- ПРИВЕДЁННЫЙ ТЕКСТ
Слово и дело. Из истории русских слов — страница 141 из 161

Дерзкий — решительный в начинании, храбрый — в деле.

Все это смещение смыслов происходило в доужинной среде, именно здесь мы находим самые полные характеристики дерзости. Для дружинника и дерзость не порок. Например, в переводе дружинного эпоса — Девгениева деяния — только слова дерзость и дерзати используются переводчиком. В XIII в., когда текст переводился, дерзость уже не была тем самым началом и рвением, которое когда-то имелось в виду. Поэтому переводчик четко различает разные «степени» дерзости.

Сначала это юношеская дерзость — Девгениева дерзость, Девгений покушается на Стратиговну, девицу, которую и похищает вопреки родительской воле. Затем речь идет о мужеской дерзости: «Аще имееши мужескую дерзость у себе, — говорит Девгений будущему тестю, — то отими у меня тщерь твою» (12); и далее неоднократно говорится о дерзости и храбрости Девгениевой: «о дерзость благодатная, стратига побѣди» (15). Эта дерзость — решительность, которая сопровождается необходимой храбростью и никогда не осуждается, потому что уже по своему характеру, по исходным признакам дерзость — качество мужское.

- РАБОЧЕЕ ЗАДАНИЕ 1
Отредактируйте фрагмент текста о слове «дерзость» между «Сначала это юношеская» и «дерзость — качество мужское.» включительно, заменив «похищает» на «увозит».
- РАБОЧЕЕ ЗАДАНИЕ 2
Пожалуйста, продолжите текст о слове «дерзость» сразу после его последнего предложения.
Следующие записи являются отдельным материалом, не связанным с текстом.

- ИМЕЮЩИЕСЯ ДАННЫЕ
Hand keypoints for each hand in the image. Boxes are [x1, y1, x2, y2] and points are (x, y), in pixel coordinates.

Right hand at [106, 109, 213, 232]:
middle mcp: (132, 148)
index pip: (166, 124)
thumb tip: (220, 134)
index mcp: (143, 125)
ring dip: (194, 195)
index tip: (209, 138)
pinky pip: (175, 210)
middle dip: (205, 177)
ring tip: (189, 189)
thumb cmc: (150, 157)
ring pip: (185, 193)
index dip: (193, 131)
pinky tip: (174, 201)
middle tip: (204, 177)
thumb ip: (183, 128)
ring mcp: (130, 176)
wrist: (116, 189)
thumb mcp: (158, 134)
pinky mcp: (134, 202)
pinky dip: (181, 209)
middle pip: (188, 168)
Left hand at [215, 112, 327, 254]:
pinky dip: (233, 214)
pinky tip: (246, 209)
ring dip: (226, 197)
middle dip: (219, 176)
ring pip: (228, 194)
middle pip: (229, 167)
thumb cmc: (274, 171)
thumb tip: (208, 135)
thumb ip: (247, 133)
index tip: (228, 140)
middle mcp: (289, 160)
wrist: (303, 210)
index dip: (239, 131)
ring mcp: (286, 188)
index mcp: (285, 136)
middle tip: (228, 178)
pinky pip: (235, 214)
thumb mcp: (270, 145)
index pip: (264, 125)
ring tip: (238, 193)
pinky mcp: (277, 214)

- ОТВЕТ НА ЗАДАНИЕ 1
Сначала это юношеская дерзость — Девгениева дерзость, Девгений покушается на Стратиговну, девицу, которую и увозит вопреки родительской воле. Затем речь идет о мужеской дерзости: «Аще имееши мужескую дерзость у себе, — говорит Девгений будущему тестю, — то отими у меня тщерь твою» (12); и далее неоднократно говорится о дерзости и храбрости Девгениевой: «о дерзость благодатная, стратига побѣди» (15). Эта дерзость — решительность, которая сопровождается необходимой храбростью и никогда не осуждается, потому что уже по своему характеру, по исходным признакам дерзость — качество мужское.

- ОТВЕТ НА ЗАДАНИЕ 2
В Повести временных лет глагол дерзати встречается очень редко, три-четыре раза, и притом лишь в церковных текстах; и только в самом конце, под 1102 г., летописец записал: «...вложи богъ мысль добру в русьскые князи: умыслиша дерзнути на половьце и поити в землю ихъ» (Лавр., 93) — действительное дерзновенье, на которое следовало решиться, поскольку вызвано необходимостью и нуждами Родины. Однако в этой древнейшей летописи нет еще ни дерзости, ни дерзких — они появятся позже.

В Ипатьевской летописи дерзость князей специально оговаривается, когда речь идет об их заслугах в борьбе со степными кочевниками. «Переяславьцы же дерзи суще и поѣхаша напередъ» (199, 1172 г.), князь Мстислав (215) или Владимир Глебович (225б) — каждый «бяше же дерзъ и крѣпокъ к рати; мало дерзнувъ дружине и бися с ними крѣпко» (225б), т.е. сначала дерзнул вместе с дружиной, а потом твердо сражался, уже не отступая; также и Рюрик, идущий на половцев (1187 г.), «бѣ мужь бодръ и дерзокъ и крѣпокъ на рати, всегда бо тосняся на добра дѣла» (227), и даже Кондувей торочанин, помощник русичей, назван дерзким, «зане бѣ мужь дерзъ и надобенъ Руси» (231б, 1190 г.). Положение не изменилось и позже, в XIII в.; и тогда дерзость как качество воина, сражающегося с дикой степью, признавалась важным его отличием. «Василко бо бѣ возрастомъ середний, умом велик и дерзостью, иже иногда многажды побѣжаше поганые» (269, 1248 г.). Таково отношение к дерзким: они сражаются с дикими и кровожадными иноземцами, с кочевниками. Это те самые былинные герои, которых впоследствии народ назовет храбрами.

Таким образом, дерзость дружинников сталкивалась с осуждением со стороны книжников лишь иногда, потому что случались дела, когда только дерзость могла помочь. И понятны суждения иерархов, таких как Климент Смолятич, говоривших о «брате» своем мирском: «Дерзай — убо творя Богъ такова!» (Клим., 111), и ничего не поделаешь!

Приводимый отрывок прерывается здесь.